In a letter of congratulations to the conference, which opened on Tuesday in Beijing, President Xi Jinping said China is willing to enhance cooperation with the international community in peaceful space exploration and development.
Xi hailed the achievements of 20th-century space exploration and said progress in space science and technology will benefit people around the world.
China is the third country to independently achieve manned spaceflight, following the former Soviet Union and the United States.
It has launched six spacecraft carrying 11 astronauts since 2003, when Yang pioneered the way in Shenzhou V.
Yang said the nation will start recruiting and training its third generation of astronauts this year, and the candidates' field will be expanded to not only pilots from the PLA Air Force but also to engineers from the space industry. The 21 original Chinese astronauts all were Air Force pilots.
China is conducting preliminary research on manned exploration of the moon, Yang said, adding that he's never stopped training and would be thrilled to get an opportunity to land on the moon.
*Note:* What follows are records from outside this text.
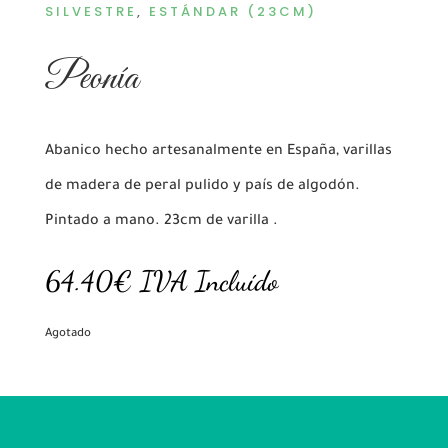
SILVESTRE
,
ESTÁNDAR (23CM)
Peonía
Abanico hecho artesanalmente en España, varillas
de madera de peral pulido y país de algodón.
Pintado a mano. 23cm de varilla .
64.40
€
IVA Incluído
Agotado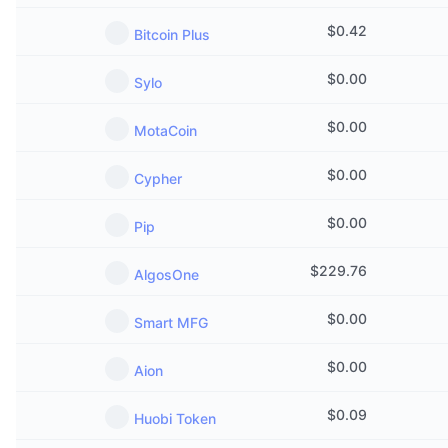
$
0.42
Bitcoin Plus
$
0.00
Sylo
$
0.00
MotaCoin
$
0.00
Cypher
$
0.00
Pip
$
229.76
AlgosOne
$
0.00
Smart MFG
$
0.00
Aion
$
0.09
Huobi Token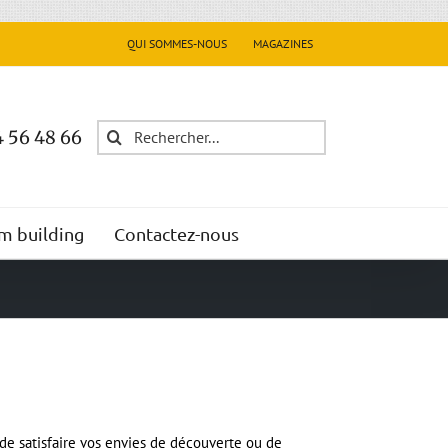
QUI SOMMES-NOUS
MAGAZINES
Rechercher:
 56 48 66
m building
Contactez-nous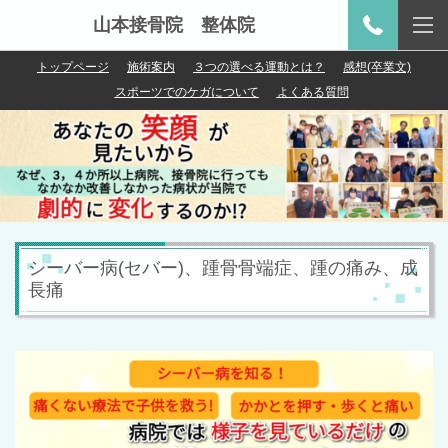
山本接骨院 整体院
トップページ
施術案内
３つの選べる運動とは？
感想(卒業文)
スポーツでのケガについて
よくある質問
シーバー病(セバー)、踵骨骨端症、踵の痛み、成
長痛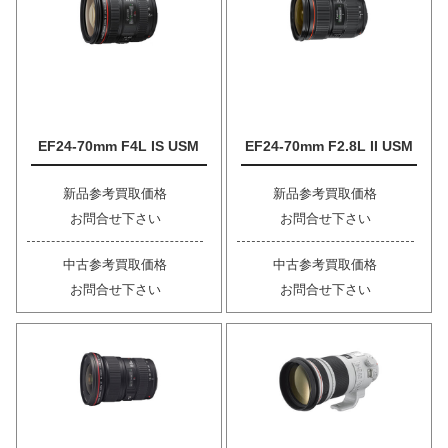
EF24-70mm F4L IS USM
EF24-70mm F2.8L II USM
新品参考買取価格
新品参考買取価格
お問合せ下さい
お問合せ下さい
中古参考買取価格
中古参考買取価格
お問合せ下さい
お問合せ下さい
In an interview with China Youth Daily, Yang said the third generation of Chinese astronauts will have 10 to 12 people, two of them women.
He told the newspaper the crew of Shenzhou XII will be selected from the current 21 astronauts be-cause the new recruits will still be training.
In another development, the China National Space Administration announced on Tuesday that the country's Chang'e 4 unmanned lunar probe will carry four scientific devices-from the Netherlands, Germany, Sweden and Saudi Arabia-to the lunar surface around 2018 and make the world's first soft-landing on the far side of the moon.